MATERIAL PROVIDED:

:::::

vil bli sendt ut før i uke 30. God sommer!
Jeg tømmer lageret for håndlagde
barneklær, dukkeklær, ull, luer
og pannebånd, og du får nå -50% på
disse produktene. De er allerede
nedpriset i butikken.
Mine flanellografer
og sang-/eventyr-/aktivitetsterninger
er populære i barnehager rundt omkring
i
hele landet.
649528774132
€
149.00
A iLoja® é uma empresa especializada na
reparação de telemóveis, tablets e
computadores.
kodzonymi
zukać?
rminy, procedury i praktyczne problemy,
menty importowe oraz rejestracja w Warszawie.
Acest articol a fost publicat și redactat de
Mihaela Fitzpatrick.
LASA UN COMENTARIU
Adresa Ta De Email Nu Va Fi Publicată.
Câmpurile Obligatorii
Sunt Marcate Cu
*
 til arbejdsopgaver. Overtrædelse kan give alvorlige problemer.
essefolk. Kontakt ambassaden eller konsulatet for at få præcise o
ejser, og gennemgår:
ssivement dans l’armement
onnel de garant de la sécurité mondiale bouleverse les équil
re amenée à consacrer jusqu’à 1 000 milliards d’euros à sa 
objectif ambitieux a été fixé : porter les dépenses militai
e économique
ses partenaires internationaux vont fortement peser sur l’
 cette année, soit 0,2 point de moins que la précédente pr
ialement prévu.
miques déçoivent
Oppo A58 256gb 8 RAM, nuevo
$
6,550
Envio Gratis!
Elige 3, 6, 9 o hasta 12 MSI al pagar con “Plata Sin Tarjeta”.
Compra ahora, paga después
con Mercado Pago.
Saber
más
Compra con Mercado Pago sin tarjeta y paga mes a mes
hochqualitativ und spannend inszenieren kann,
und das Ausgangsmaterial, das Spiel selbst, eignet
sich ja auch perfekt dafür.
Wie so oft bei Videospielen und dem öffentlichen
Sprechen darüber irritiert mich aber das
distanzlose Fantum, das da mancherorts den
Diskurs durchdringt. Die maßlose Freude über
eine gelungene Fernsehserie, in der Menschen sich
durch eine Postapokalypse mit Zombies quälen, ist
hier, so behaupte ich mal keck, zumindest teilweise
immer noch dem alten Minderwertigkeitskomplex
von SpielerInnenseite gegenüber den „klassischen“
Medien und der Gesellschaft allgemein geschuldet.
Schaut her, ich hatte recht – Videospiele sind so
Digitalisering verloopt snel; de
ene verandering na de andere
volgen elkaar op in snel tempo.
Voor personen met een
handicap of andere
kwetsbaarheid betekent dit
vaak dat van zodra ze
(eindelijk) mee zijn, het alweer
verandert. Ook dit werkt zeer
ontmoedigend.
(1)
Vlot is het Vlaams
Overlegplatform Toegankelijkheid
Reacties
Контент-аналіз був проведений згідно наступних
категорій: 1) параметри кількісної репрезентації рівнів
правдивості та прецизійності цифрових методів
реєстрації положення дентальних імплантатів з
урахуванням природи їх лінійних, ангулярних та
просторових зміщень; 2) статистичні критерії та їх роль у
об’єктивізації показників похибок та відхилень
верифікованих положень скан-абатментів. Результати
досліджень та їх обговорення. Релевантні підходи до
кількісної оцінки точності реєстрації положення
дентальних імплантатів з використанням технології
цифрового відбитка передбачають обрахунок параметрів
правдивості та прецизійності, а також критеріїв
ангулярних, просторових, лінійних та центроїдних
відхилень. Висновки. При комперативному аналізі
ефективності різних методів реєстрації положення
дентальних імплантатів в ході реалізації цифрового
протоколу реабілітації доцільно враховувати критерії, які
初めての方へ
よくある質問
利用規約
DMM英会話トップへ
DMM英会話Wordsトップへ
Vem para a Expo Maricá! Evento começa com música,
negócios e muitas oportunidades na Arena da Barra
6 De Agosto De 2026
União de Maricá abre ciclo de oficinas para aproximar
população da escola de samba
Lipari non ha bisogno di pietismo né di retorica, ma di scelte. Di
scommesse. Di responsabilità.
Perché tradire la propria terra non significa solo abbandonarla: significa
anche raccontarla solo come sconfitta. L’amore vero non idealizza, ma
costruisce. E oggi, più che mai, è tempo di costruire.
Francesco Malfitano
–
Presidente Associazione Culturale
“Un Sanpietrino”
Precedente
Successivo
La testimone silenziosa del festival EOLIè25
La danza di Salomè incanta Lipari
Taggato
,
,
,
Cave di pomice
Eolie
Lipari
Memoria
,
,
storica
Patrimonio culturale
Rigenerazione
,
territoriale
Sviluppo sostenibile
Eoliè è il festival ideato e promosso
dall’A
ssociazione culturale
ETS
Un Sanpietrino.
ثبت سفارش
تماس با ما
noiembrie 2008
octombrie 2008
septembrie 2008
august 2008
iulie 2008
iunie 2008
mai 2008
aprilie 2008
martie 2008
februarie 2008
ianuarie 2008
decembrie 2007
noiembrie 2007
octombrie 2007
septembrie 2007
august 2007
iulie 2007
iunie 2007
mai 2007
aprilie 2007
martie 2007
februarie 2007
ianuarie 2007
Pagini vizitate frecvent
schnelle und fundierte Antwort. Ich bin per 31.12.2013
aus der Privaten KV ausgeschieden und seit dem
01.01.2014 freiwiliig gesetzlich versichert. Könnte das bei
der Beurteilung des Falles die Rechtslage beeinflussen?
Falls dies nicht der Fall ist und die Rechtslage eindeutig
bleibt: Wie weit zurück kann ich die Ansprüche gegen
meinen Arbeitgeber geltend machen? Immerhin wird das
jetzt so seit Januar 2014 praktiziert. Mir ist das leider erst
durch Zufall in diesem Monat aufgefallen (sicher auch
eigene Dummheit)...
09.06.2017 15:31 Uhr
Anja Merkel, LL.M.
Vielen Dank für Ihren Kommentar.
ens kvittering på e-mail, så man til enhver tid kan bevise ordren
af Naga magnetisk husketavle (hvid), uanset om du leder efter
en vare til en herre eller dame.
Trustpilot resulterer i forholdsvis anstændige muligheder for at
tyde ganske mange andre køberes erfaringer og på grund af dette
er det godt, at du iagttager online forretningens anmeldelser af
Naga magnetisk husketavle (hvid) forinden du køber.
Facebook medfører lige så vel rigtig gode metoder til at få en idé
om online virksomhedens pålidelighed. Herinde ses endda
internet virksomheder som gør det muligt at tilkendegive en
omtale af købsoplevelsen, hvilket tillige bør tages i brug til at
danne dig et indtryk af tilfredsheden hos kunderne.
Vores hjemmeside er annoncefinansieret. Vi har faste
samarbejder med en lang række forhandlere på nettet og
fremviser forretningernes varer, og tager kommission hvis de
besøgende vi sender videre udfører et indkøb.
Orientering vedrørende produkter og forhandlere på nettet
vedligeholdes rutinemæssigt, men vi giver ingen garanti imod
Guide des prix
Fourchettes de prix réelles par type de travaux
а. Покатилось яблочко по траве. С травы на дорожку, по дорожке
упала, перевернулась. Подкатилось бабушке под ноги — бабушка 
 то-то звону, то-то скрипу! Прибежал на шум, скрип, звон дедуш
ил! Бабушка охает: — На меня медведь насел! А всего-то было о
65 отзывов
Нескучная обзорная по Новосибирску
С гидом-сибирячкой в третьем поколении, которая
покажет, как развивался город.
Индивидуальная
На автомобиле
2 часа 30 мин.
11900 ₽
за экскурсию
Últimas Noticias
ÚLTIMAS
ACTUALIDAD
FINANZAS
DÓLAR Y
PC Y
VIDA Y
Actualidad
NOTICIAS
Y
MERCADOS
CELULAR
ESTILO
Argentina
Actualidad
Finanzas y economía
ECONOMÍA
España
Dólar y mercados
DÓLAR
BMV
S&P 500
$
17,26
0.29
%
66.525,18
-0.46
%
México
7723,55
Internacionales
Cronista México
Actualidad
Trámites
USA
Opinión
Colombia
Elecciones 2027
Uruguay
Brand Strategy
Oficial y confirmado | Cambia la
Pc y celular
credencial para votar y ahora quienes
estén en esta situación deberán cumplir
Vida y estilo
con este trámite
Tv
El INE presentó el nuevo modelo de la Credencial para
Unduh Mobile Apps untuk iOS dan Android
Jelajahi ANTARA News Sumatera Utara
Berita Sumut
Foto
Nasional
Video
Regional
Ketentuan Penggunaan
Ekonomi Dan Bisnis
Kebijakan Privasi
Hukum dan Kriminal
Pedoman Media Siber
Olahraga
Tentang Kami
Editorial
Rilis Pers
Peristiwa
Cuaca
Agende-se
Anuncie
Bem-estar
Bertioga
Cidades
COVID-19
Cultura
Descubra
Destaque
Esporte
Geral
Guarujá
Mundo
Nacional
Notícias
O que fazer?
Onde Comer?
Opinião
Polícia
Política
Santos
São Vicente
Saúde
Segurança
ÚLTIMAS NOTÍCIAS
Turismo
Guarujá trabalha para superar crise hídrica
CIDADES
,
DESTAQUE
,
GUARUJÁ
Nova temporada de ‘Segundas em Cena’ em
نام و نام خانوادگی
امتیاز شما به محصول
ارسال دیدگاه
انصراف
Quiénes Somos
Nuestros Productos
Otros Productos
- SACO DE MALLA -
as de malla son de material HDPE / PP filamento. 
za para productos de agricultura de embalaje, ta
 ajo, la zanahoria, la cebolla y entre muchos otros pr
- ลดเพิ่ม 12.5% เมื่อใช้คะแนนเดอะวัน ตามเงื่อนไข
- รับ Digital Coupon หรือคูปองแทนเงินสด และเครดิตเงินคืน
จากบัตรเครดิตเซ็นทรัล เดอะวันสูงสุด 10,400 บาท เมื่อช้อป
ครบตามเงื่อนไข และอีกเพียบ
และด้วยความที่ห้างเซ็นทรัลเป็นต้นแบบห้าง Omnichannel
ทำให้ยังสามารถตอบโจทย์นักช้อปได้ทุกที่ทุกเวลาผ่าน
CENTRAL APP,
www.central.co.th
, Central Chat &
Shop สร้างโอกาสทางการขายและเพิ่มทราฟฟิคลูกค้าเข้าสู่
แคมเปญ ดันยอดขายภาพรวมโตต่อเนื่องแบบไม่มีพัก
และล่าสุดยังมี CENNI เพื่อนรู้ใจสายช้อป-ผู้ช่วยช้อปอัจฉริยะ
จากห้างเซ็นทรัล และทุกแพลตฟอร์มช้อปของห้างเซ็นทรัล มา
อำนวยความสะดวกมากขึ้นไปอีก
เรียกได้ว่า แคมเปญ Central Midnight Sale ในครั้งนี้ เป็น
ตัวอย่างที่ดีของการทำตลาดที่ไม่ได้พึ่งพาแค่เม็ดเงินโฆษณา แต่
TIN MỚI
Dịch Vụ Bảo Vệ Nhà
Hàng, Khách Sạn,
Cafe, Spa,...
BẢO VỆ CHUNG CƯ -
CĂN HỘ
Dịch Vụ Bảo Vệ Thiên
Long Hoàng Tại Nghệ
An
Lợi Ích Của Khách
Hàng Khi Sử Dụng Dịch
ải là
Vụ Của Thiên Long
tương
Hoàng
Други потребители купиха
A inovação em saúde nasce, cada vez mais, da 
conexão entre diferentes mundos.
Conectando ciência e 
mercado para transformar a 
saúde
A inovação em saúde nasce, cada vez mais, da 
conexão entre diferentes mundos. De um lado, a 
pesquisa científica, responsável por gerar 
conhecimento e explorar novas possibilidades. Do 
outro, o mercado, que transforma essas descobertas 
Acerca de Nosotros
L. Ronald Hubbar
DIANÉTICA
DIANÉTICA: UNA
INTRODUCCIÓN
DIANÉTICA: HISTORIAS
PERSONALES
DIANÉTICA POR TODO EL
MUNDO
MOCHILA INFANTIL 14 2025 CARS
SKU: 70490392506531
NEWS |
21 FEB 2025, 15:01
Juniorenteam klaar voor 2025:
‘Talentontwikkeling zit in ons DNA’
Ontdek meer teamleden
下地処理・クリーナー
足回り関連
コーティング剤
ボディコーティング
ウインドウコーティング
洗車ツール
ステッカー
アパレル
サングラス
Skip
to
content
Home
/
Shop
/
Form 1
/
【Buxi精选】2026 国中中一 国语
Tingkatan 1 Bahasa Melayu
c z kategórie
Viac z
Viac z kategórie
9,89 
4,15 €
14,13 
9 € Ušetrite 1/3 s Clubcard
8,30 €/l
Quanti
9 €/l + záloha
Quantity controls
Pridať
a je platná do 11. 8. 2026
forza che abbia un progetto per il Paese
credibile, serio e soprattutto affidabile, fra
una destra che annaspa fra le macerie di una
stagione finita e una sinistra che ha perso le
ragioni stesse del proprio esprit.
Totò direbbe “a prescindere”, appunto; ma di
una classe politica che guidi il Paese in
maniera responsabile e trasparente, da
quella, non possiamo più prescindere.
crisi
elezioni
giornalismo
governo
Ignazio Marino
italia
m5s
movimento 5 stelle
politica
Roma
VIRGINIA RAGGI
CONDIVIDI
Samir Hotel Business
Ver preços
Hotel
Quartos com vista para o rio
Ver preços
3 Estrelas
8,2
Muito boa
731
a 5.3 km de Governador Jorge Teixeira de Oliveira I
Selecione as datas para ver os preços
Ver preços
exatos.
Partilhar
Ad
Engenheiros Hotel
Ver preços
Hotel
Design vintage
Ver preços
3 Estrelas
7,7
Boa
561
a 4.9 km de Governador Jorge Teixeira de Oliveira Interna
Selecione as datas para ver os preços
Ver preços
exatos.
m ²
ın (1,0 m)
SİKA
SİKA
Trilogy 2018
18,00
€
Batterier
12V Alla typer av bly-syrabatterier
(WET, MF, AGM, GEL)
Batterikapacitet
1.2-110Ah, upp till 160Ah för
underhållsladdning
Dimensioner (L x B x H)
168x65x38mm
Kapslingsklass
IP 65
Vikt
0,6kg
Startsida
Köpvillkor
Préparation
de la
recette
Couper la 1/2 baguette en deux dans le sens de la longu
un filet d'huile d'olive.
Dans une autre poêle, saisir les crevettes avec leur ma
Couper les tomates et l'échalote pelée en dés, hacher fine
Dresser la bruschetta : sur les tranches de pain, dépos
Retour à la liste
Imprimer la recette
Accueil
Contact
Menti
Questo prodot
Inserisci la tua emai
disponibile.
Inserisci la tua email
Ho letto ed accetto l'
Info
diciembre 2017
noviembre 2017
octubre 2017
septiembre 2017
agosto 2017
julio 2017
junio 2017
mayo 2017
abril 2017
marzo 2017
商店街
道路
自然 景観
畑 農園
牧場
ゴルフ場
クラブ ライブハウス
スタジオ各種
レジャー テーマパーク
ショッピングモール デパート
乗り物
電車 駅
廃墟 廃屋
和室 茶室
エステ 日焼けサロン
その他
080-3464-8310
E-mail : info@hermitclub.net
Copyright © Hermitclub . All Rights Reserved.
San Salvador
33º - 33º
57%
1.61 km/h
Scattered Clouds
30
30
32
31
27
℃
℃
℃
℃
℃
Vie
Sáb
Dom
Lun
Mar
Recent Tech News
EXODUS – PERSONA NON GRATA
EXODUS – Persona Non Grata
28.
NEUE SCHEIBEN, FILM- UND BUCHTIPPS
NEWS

:::::

TASK GOAL:
Pull out each line of the listing that holds the string "дентальних".

TASK OUTPUT:
реєстрації положення дентальних імплантатів з
дентальних імплантатів з використанням технології
дентальних імплантатів в ході реалізації цифрового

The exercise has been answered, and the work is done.